Hey Ben, for the longest time after S I felt like my only way forward in life was to recon. It was either that or it was all over, I would just limp along for my remaining days until I died lonely, sorry and broken. That was when I was in the fog. When I came out of the fog I started remembering that my XW wasn't the only one that hadn't been happy for a long time. I wasn't either, but I think the difference is she blamed me (or really "us") and I blamed my own state-of-mind. I wasn't happy not because of her, but because I was focusing on all the negative things in my life and letting them bring me low. And now I don't. I still have PLENTY of things that go wrong, but I deal with them and instead of letting them wreck my day I remind myself of all the great stuff in my life too. And I think you've done that too, despite your W leaving and Covid messing with your job you are positive and upbeat, and that's really great to see!
But circling back around to the above, eventually when I "freed myself" I realized I didn't want to recon with my XW because everything was so great before, I wanted to because it would put things back to "normal". And also there was a bit of the need to "win". I mean S and especially D can feel like a loss, so recon would be a win because it would be "proof" that I am worth keeping after all.

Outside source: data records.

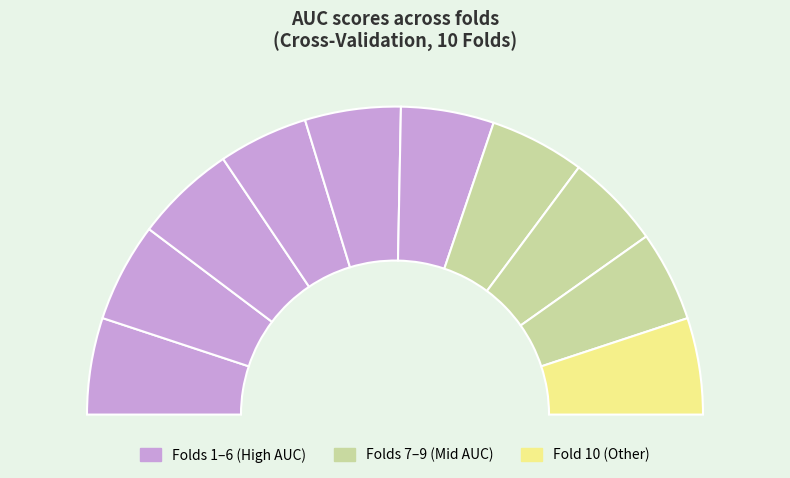

Is there a majority slice in this chart?

No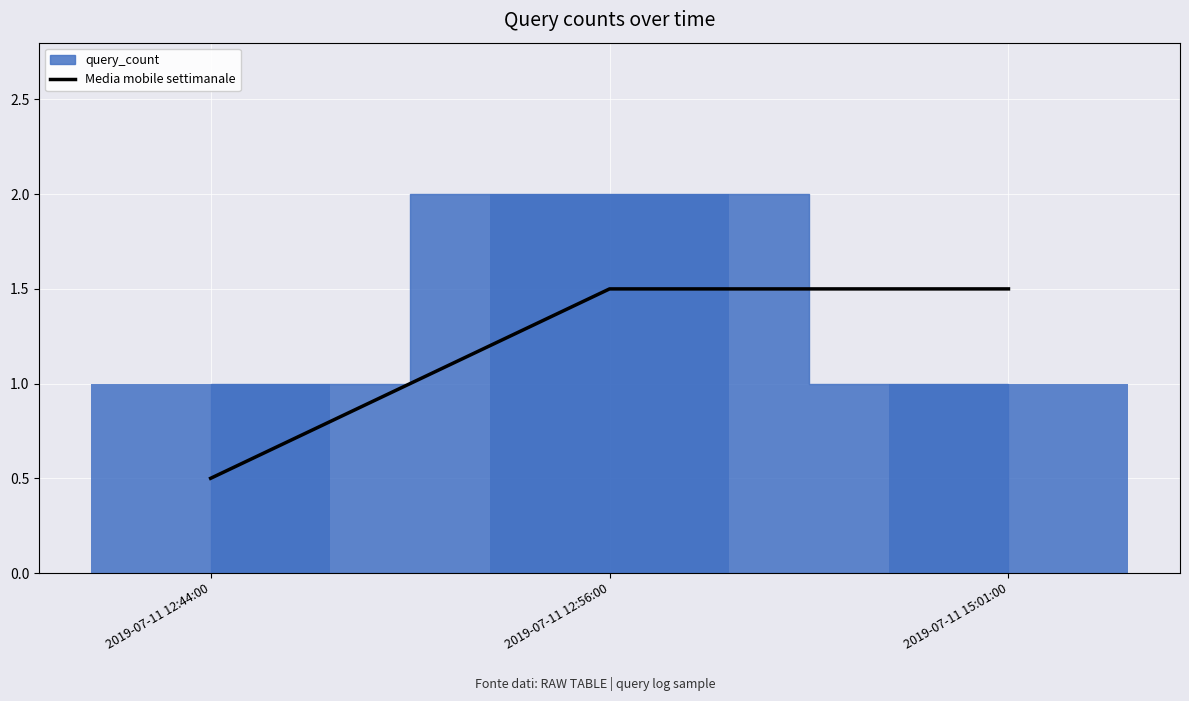

Does the chart contain any negative values?

No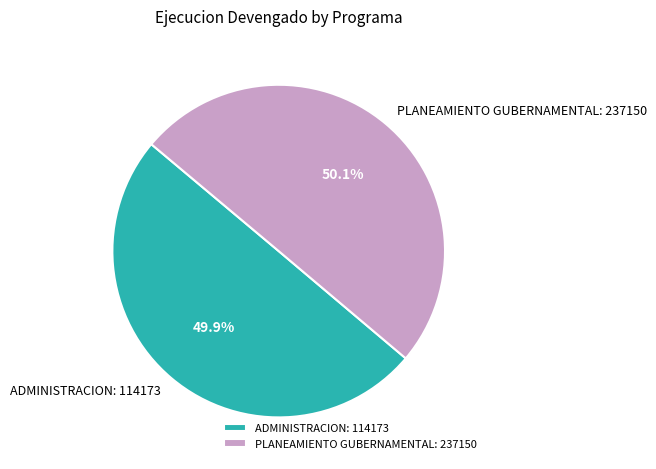

What is the ratio of the value at ADMINISTRACION: 114173 to the value at PLANEAMIENTO GUBERNAMENTAL: 237150?

1.0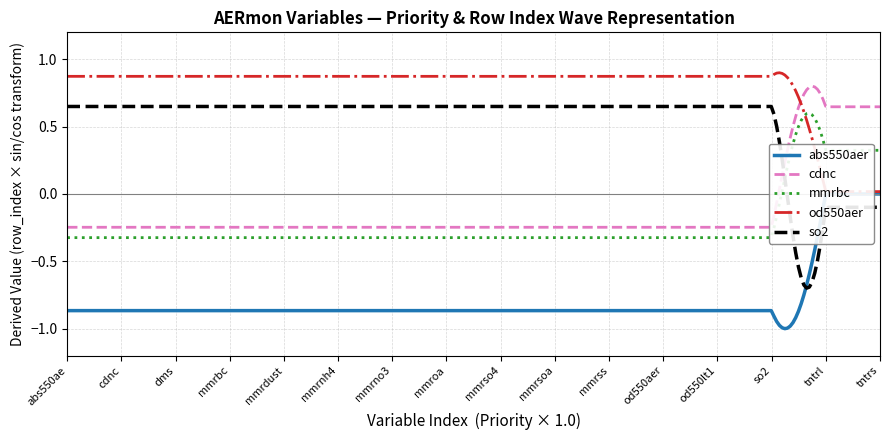

Where does the so2 series first go above 0?

abs550ae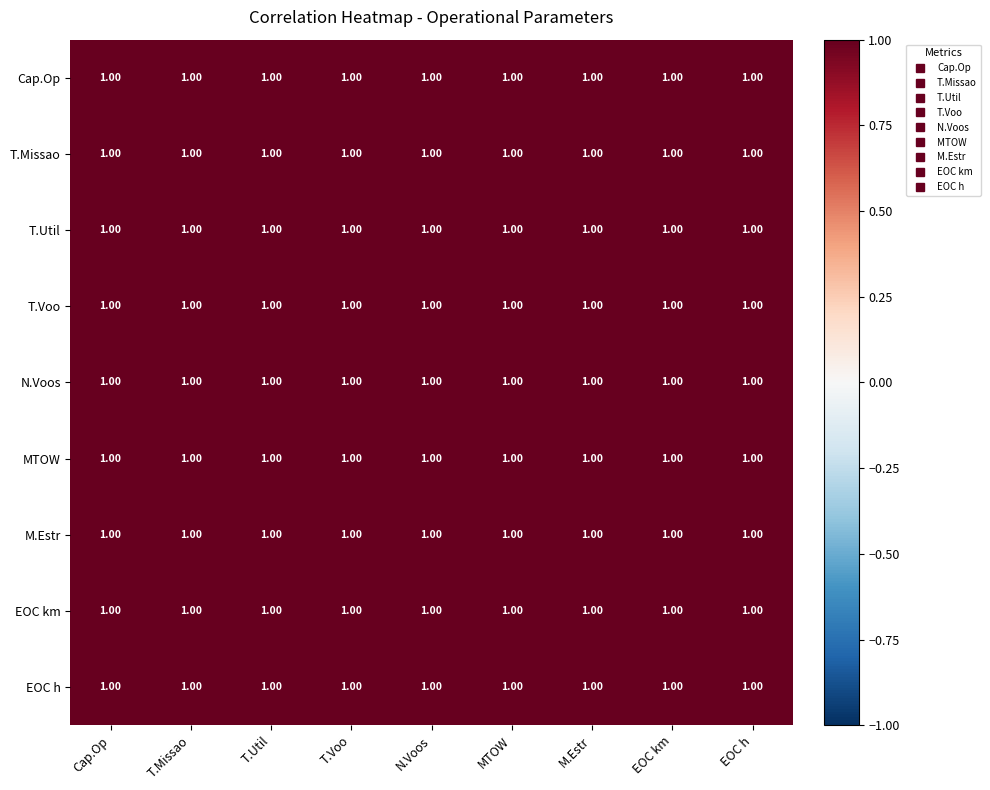

True or false: MTOW has a value of 0.3 at M.Estr.

False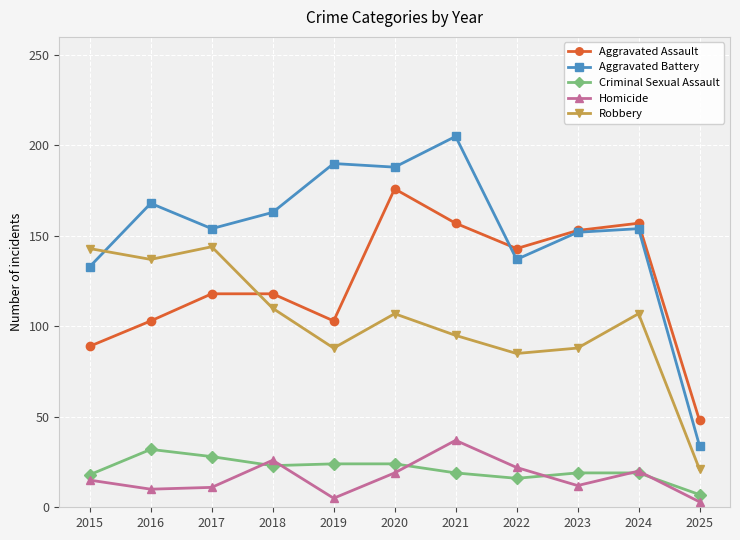

Which label corresponds to the largest value in the chart?

2021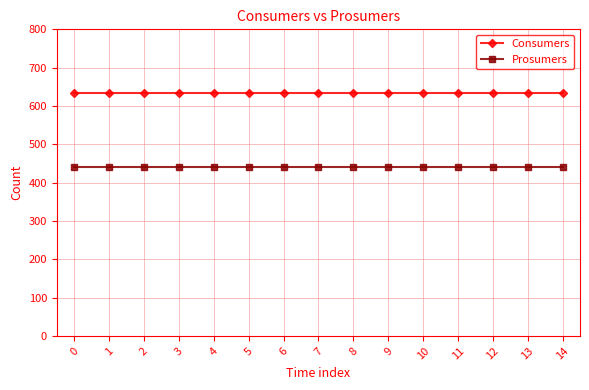

Reading left to right, transcribe all the data shown in this chart.

Consumers: 0=635	1=635	2=635	3=635	4=635	5=635	6=635	7=635	8=635	9=635	10=635	11=635	12=635	13=635	14=635
Prosumers: 0=440	1=440	2=440	3=440	4=440	5=440	6=440	7=440	8=440	9=440	10=440	11=440	12=440	13=440	14=440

And when I isolated that particular thought, I realized my whole struggle wasn't S and D, it was with who I was as a person and where my happiness was coming from. Right?
My point is this- at the end of the day you have to really ask yourself why you would even want to continue to have her in your life. What is she bringing to the table? It sounds like very little. I don't think she wants to recon, I think she's bored and you are available so she ties you up to stave off boredom and to keep you from moving on. I wouldn't bother to ask her what she is looking for because almost assuredly she still doesn't know.
If you are OK with being in the friendzone with her then that's fine. But if you are still attached to her and hoping for recon, then your best chance at that would be to stop the friendzone stuff immediately. Don't have a talk with her, just go NC in your actions. It's the only way she will go on the journey of self-exploration that she needs to go on to grow and mature and become ready for a relationship again.